Copy out exactly every line from the line containing "input [din1_WIDTH - 1 : 0] din1;" until the records below end, inclusive of both boundary lines.

━━━━

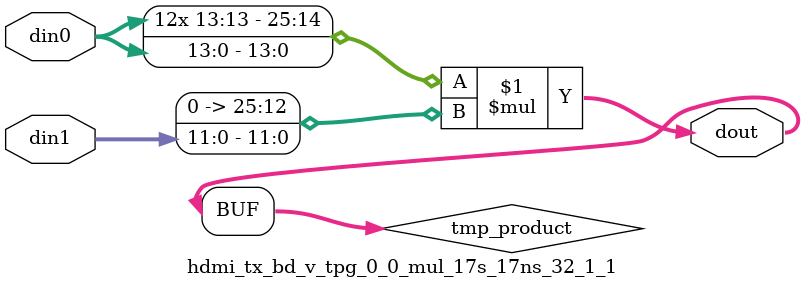
<source format=v>

`timescale 1 ns / 1 ps

 (* DowngradeIPIdentifiedWarnings="yes" *) module hdmi_tx_bd_v_tpg_0_0_mul_17s_17ns_32_1_1(din0, din1, dout);
parameter ID = 1;
parameter NUM_STAGE = 0;
parameter din0_WIDTH = 14;
parameter din1_WIDTH = 12;
parameter dout_WIDTH = 26;

input [din0_WIDTH - 1 : 0] din0; 
input [din1_WIDTH - 1 : 0] din1; 
output [dout_WIDTH - 1 : 0] dout;

wire signed [dout_WIDTH - 1 : 0] tmp_product;


























assign tmp_product = $signed(din0) * $signed({1'b0, din1});









assign dout = tmp_product;





















endmodule

</source>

━━━━

Answer section:
input [din1_WIDTH - 1 : 0] din1; 
output [dout_WIDTH - 1 : 0] dout;

wire signed [dout_WIDTH - 1 : 0] tmp_product;


























assign tmp_product = $signed(din0) * $signed({1'b0, din1});









assign dout = tmp_product;





















endmodule

</source>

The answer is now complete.